Talk the walk
Affirmations can invite abundance into your life. As long as you're dressed for it.
“I am radiant. I am luminous. I exude beauty. I rock.”
It works for Miranda Kerr, so I’m giving it a crack. I’ve read that the supermodel turned business woman is in the daily habit of communing with the universe, and the results are stellar.
It’s a simple transaction. She offers up sincere incantations about how hot she is looking today, and in turn the universe bestows on her an obscene amount of hotness. And not just hotness, but other forms of abundance, too: rich husbands, lucrative modelling contracts, bouncing babies, and stratospheric success selling luminizers and brighteners and other skincare products made from things out of the pantry.
I’m not asking that much of the universe. All I want is to overcome a certain fugliness that has struck me down on my way to a Bumble date.
It’s high noon on a Saturday, peak crowd in downtown Fremantle. It’s the maiden outing for my new dress – a floaty, beaded affair made from soft Italian fabric that glistens in the sunlight – and it suddenly feels all wrong.
The dress is flirty and fringed and ever so slightly diaphanous, but that’s not the problem. The problem is its tent-like shape. So Twiggy goes to Woodstock in the boutique, yet so Nonna goes nigh-nighs now that I’m on the crowded café strip, wearing it. I glimpse it in the reflection of a shop window and suddenly wish not only for an extra 10 inches in height, but a big hole in which to descend and change into something sensibly grey-marle.
“I am radiant. I am luminous,” I begin, because the hole just doesn’t materialize. I know I need to start reaching if this is going to work.

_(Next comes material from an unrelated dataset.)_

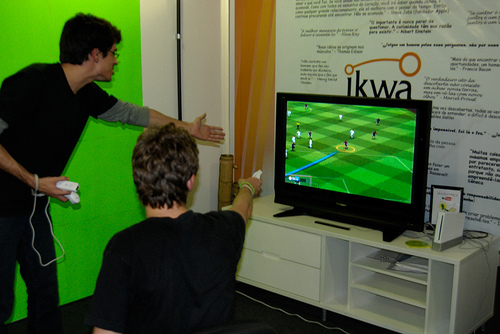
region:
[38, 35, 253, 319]
Two men playing the wii game.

“I am slender and desirable,” I’m strutting now, channeling Miranda and pitching my silent incantations high so as not to risk a mediocre response from the universe. “I’m charismatic and not a small amount gorgeous. I attract adoring glances wherever I go.”
It could be my imagination, but I’m pretty sure people are smiling gently around me. Suddenly the world looks friendlier, the possibilities greater, the dress more fabulous. Could this really be working? I strut some more.
“I light up a room,” I continue. “I exude happiness and contentment. I just threw this dress on as I walked out the door this morning and I really couldn’t care less but damn, I look smoking in it.”
Even the folk in the cars cruising along the strip seem to be feeling the love. Some of them swivel as they pass me, as if mesmerized by what must surely be a beatific aura radiating in my wake. I notice beaming faces around me, and a kind of benevolence seldom witnessed in the al fresco crush of my tourist town. I’m feeling good. Would I be pushing my luck to press on?
“I’m on fire,” I tell the universe. I’m totally going for it. “Not only am I a goddess of uncommon beauty and poise, I clearly have excellent dress sense. I have no clue what ‘fugly’ feels like. I’ve really nailed this wardrobe choice. Regardless, I could be wearing a potato sack down this street and I’d be turning heads. I am devastating. And about that, I’d quite fancy it if some drop-dead-gorgeous man stopped in his tracks to tell me just how devastating I am. Just by way of second opinion, obviously.”
I’m right outside the microbrewery – designated date spot, chosen for the relative safety of its bustling throng, fashionably late – when a car pulls up beside me, honks twice, and idles while the window comes down. Not one, but two attractive men gaze attentively out at me.
I am floored. Why didn’t I hook into this universe thing sooner? I cock my head enigmatically, ready to receive my due adulation.
“Thought you might like to know,” calls the driver, loud enough to halt conversations in the beer garden. “Your dress is caught up in your knickers.”